3. MOVING UP: If a specific prospect in our elite eight is still available at #10, we would consider trading one of our 3rd round choices for the spot, and would even go as far as trading our 2nd if it means getting a quarterback.
4. MOVING DOWN: If all eight of our elite ranked prospects are selected or three or more of them are still available at #15, we will attempt to move down beginning at pick #17. At pick #12, we will begin canvassing the teams at #17 Chargers, #19 Cowboys, #20 Lions and #21 Bengals. (Pre-calls would have already been made to these teams prior to the draft to gauge their interest in trading up and we don’t plan on doing business with the Seahawks at pick #18).
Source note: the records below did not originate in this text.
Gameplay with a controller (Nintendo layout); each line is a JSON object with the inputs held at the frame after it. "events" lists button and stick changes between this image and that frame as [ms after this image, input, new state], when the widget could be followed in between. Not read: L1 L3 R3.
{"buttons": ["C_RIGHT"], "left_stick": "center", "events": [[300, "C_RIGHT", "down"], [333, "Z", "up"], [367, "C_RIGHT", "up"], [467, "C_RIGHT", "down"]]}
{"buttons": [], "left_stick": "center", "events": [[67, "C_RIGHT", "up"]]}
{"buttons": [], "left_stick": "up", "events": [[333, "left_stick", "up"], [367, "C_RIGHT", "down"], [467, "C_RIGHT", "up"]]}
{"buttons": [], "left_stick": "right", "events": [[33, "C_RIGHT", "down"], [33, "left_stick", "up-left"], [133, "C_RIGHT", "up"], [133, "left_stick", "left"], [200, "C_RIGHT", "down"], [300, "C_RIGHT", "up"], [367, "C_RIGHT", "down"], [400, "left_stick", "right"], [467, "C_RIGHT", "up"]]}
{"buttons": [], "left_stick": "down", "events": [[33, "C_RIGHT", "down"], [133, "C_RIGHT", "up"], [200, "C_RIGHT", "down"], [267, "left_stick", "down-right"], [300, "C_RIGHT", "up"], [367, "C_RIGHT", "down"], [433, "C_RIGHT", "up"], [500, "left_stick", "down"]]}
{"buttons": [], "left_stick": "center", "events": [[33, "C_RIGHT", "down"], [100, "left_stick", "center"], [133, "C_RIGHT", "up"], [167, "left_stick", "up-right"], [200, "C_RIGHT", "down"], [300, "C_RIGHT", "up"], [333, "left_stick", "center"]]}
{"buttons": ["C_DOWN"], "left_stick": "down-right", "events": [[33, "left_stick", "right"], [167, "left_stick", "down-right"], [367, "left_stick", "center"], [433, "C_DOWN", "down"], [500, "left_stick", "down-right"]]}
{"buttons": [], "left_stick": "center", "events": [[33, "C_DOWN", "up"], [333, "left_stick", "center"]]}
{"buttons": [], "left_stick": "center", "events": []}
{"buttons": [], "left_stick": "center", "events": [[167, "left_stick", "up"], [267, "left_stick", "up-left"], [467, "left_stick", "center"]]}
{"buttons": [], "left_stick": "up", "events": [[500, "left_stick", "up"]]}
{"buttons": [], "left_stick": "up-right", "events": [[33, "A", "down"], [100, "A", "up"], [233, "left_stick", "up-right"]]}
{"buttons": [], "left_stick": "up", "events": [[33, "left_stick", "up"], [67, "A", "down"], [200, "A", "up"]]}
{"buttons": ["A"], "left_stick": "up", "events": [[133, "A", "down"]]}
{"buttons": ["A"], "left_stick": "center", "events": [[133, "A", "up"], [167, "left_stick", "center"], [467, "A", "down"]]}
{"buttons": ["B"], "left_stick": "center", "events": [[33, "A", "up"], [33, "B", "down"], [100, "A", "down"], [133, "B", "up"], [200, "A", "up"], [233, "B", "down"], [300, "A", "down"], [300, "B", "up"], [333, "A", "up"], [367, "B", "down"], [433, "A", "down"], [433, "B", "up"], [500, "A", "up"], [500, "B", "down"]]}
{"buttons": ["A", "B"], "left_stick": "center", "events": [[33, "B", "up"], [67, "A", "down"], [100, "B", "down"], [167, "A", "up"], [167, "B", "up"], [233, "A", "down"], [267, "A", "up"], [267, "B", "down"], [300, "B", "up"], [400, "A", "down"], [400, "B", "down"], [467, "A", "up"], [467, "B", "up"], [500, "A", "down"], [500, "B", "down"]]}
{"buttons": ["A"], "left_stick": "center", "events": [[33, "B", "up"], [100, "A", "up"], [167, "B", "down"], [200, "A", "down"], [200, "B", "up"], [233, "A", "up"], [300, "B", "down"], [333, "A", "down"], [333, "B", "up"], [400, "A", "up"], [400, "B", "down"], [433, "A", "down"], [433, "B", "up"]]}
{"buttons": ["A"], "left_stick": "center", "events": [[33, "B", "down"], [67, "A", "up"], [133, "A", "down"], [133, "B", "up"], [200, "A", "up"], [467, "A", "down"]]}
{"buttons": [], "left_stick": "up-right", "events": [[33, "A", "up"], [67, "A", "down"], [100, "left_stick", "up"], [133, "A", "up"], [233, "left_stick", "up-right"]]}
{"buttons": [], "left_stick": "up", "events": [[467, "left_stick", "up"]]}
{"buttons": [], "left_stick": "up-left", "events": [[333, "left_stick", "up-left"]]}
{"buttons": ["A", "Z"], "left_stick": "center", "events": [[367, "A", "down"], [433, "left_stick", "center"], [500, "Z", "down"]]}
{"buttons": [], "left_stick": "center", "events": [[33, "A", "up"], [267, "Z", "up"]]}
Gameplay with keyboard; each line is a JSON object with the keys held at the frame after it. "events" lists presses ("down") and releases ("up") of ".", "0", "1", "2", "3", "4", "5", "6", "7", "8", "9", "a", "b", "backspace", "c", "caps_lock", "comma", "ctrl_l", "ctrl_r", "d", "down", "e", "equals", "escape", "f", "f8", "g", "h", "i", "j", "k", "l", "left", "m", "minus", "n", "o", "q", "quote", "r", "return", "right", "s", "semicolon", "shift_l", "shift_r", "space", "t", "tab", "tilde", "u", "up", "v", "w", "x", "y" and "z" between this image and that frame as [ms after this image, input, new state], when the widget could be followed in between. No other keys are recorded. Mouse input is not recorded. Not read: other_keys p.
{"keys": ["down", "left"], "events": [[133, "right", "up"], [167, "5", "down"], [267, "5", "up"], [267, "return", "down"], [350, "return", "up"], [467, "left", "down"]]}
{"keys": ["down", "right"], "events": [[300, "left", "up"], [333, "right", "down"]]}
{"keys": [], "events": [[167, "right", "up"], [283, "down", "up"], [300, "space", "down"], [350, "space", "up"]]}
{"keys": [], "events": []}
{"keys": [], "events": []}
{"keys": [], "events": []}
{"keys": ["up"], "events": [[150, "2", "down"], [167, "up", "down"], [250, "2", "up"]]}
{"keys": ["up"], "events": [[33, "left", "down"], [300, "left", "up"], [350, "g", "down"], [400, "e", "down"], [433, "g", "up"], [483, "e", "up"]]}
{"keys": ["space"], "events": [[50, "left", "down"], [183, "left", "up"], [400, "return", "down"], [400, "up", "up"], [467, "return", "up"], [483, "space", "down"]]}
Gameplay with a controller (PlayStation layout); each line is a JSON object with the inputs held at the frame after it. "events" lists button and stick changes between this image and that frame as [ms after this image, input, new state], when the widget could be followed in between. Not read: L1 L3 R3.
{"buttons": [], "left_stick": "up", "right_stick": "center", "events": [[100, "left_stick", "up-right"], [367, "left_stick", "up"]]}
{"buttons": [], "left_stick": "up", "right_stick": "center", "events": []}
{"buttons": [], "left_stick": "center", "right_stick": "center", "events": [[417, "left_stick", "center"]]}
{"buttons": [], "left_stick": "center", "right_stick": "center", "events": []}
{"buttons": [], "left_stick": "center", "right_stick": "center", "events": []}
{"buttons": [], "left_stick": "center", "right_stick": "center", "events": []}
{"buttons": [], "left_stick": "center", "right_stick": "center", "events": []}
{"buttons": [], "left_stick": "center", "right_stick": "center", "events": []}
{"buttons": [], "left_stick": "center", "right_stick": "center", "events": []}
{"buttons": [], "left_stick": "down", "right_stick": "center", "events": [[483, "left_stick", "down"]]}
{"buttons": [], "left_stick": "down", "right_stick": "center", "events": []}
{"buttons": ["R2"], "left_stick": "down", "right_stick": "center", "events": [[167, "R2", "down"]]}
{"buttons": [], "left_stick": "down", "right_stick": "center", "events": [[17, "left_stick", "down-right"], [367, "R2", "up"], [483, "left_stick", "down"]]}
5. #1 OBJECTIVE: The goal is to end up with one of our eight elite prospects in the 1st Round, period. If we cannot get that accomplished, then we will attempt to move back and collect picks in order to be more flexible in the 2nd and 3rd
-Prospect/Agent Phone Numbers
All contact information must be double-checked prior to the draft, so that there are no problems when the club is trying to reach the player. Every GM wants to make sure the card he is about to turn in has the name of a player who is “alive and well” before making it official. One time in the Canadian Football League, a team drafted a player who literally died several hours before the draft. Awful, but true!
-Phone Check/Cell and Wi-Fi Service
Entry-level staffers are usually charged with making sure the phone lines are functioning and properly connected to the team’s table in Arlington, the league office table at AT&T Stadium and the other 32 clubs’ “war rooms”. With the draft changing venues from Philadelphia to Dallas, this entry on the checklist cannot be overlooked and, nowadays, this includes cell service and Wi-Fi availability, too.
-Priority Free Agents
It is never too early to begin recruiting the possible free agent prospects that will not be drafted over the weekend. Each scout is usually assigned a specific position, and along with an assistant coach, they will work together in formulating a targeted list of players. By the end of the 5th round, the GM will have a “budget” for each position, based on what has been added in the draft and the current depth chart. The scouts will now know how many players are needed and at what price they can pay. As an example, if a team only needs one tight end, and a rated prospect is still left on the board, the GM may give the scout $20,000 to go get him. If there are no quality TE’s left, then the budget may only be $1,000 and the scout is expected to find a camp body for that price. Throughout the spring, the scouts are expected to have made contact with these different candidates and built a relationship for this very situation.
Most GM’s want all of the information at their fingertips almost like being in the cockpit of an aircraft. About two hours before the draft, the staff assistants will bring in all of the reports, questionnaires, interviews, a trade chart, post-its, pencils, highlighters and any number of requested items that will put the GM at ease before the big event begins.
When Commissioner Roger Goodell walks to the podium to begin the “Annual Selection Meeting”, as Paul Harvey would say, “now you know the rest of the story”.